- **Required work**
When you copy the data, keep every word exactly as it is and leave the pictures out.

******************************

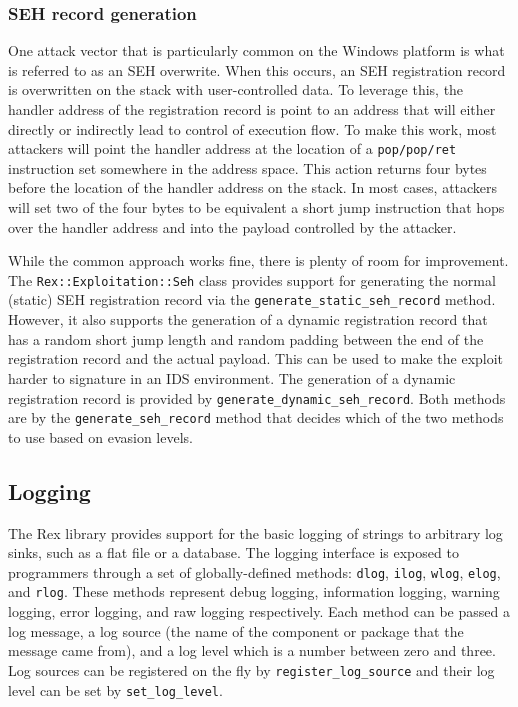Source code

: \documentclass{report}
\begin{document}
            \subsubsection{SEH record generation}

\par
One attack vector that is particularly common on the Windows
platform is what is referred to as an SEH overwrite.  When this
occurs, an SEH registration record is overwritten on the stack with
user-controlled data.  To leverage this, the handler address of the
registration record is point to an address that will either directly
or indirectly lead to control of execution flow.  To make this work,
most attackers will point the handler address at the location of a
\texttt{pop/pop/ret} instruction set somewhere in the address space.
This action returns four bytes before the location of the handler
address on the stack.  In most cases, attackers will set two of the
four bytes to be equivalent a short jump instruction that hops over
the handler address and into the payload controlled by the attacker.

\par
While the common approach works fine, there is plenty of room for
improvement.  The \texttt{Rex::Exploitation::Seh} class provides
support for generating the normal (static) SEH registration record
via the \texttt{generate\_static\_seh\_record} method.  However, it
also supports the generation of a dynamic registration record that
has a random short jump length and random padding between the end of
the registration record and the actual payload.  This can be used to
make the exploit harder to signature in an IDS environment.  The
generation of a dynamic registration record is provided by
\texttt{generate\_dynamic\_seh\_record}.  Both methods are by the
\texttt{generate\_seh\_record} method that decides which of the two
methods to use based on evasion levels.

        \subsection{Logging}

\par
The Rex library provides support for the basic logging of strings to
arbitrary log sinks, such as a flat file or a database.  The logging
interface is exposed to programmers through a set of
globally-defined methods: \texttt{dlog}, \texttt{ilog},
\texttt{wlog}, \texttt{elog}, and \texttt{rlog}.  These methods
represent debug logging, information logging, warning logging, error
logging, and raw logging respectively.  Each method can be passed a
log message, a log source (the name of the component or package that
the message came from), and a log level which is a number between
zero and three.  Log sources can be registered on the fly by
\texttt{register\_log\_source} and their log level can be set by
\texttt{set\_log\_level}.
\end{document}
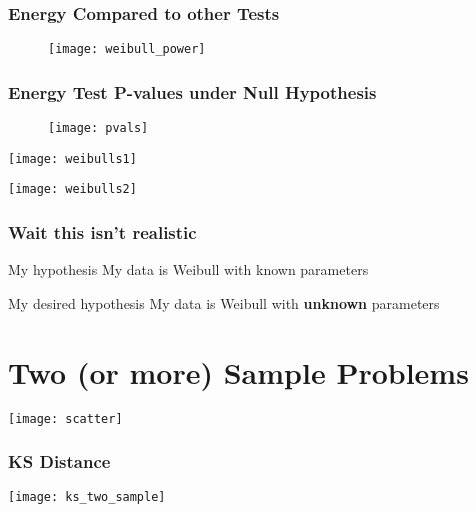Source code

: \documentclass[presentation]{beamer}
\begin{document}
\begin{frame}
  \frametitle{Energy Compared to other Tests}
  \begin{figure}
    \centering
    \texttt{[image: weibull\_power]}
  \end{figure}
\end{frame}

\begin{frame}
  \frametitle{Energy Test P-values under Null Hypothesis}
  \begin{figure}
    \centering
    \texttt{[image: pvals]}
  \end{figure}
\end{frame}


\begin{frame}
  \texttt{[image: weibulls1]} 
\end{frame}


\begin{frame}
  \texttt{[image: weibulls2]} 
\end{frame}

\begin{frame}
  \frametitle{Wait this isn't realistic}
  \begin{block}{My hypothesis}
    My data is Weibull with known parameters
  \end{block}
  \vskip 0.5in
  \begin{block}{My desired hypothesis}
    My data is Weibull with \textbf{unknown} parameters
  \end{block}
\end{frame}

\section{Two (or more) Sample Problems}

\begin{frame}
  \texttt{[image: scatter]}
\end{frame}

\begin{frame}
  \frametitle{KS Distance}
  \texttt{[image: ks\_two\_sample]}
\end{frame}
\end{document}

******************************

- **Task response**
Source code

: \documentclass{report}
\begin{document}
            \subsubsection{SEH record generation}

\par
One attack vector that is particularly common on the Windows
platform is what is referred to as an SEH overwrite.  When this
occurs, an SEH registration record is overwritten on the stack with
user-controlled data.  To leverage this, the handler address of the
registration record is point to an address that will either directly
or indirectly lead to control of execution flow.  To make this work,
most attackers will point the handler address at the location of a
\texttt{pop/pop/ret} instruction set somewhere in the address space.
This action returns four bytes before the location of the handler
address on the stack.  In most cases, attackers will set two of the
four bytes to be equivalent a short jump instruction that hops over
the handler address and into the payload controlled by the attacker.

\par
While the common approach works fine, there is plenty of room for
improvement.  The \texttt{Rex::Exploitation::Seh} class provides
support for generating the normal (static) SEH registration record
via the \texttt{generate\_static\_seh\_record} method.  However, it
also supports the generation of a dynamic registration record that
has a random short jump length and random padding between the end of
the registration record and the actual payload.  This can be used to
make the exploit harder to signature in an IDS environment.  The
generation of a dynamic registration record is provided by
\texttt{generate\_dynamic\_seh\_record}.  Both methods are by the
\texttt{generate\_seh\_record} method that decides which of the two
methods to use based on evasion levels.

        \subsection{Logging}

\par
The Rex library provides support for the basic logging of strings to
arbitrary log sinks, such as a flat file or a database.  The logging
interface is exposed to programmers through a set of
globally-defined methods: \texttt{dlog}, \texttt{ilog},
\texttt{wlog}, \texttt{elog}, and \texttt{rlog}.  These methods
represent debug logging, information logging, warning logging, error
logging, and raw logging respectively.  Each method can be passed a
log message, a log source (the name of the component or package that
the message came from), and a log level which is a number between
zero and three.  Log sources can be registered on the fly by
\texttt{register\_log\_source} and their log level can be set by
\texttt{set\_log\_level}.
\end{document}
Source code

: \documentclass[presentation]{beamer}
\begin{document}
\begin{frame}
  \frametitle{Energy Compared to other Tests}
  \begin{figure}
    \centering
    \texttt{[image: weibull\_power]}
  \end{figure}
\end{frame}

\begin{frame}
  \frametitle{Energy Test P-values under Null Hypothesis}
  \begin{figure}
    \centering
    \texttt{[image: pvals]}
  \end{figure}
\end{frame}


\begin{frame}
  \texttt{[image: weibulls1]} 
\end{frame}


\begin{frame}
  \texttt{[image: weibulls2]} 
\end{frame}

\begin{frame}
  \frametitle{Wait this isn't realistic}
  \begin{block}{My hypothesis}
    My data is Weibull with known parameters
  \end{block}
  \vskip 0.5in
  \begin{block}{My desired hypothesis}
    My data is Weibull with \textbf{unknown} parameters
  \end{block}
\end{frame}

\section{Two (or more) Sample Problems}

\begin{frame}
  \texttt{[image: scatter]}
\end{frame}

\begin{frame}
  \frametitle{KS Distance}
  \texttt{[image: ks\_two\_sample]}
\end{frame}
\end{document}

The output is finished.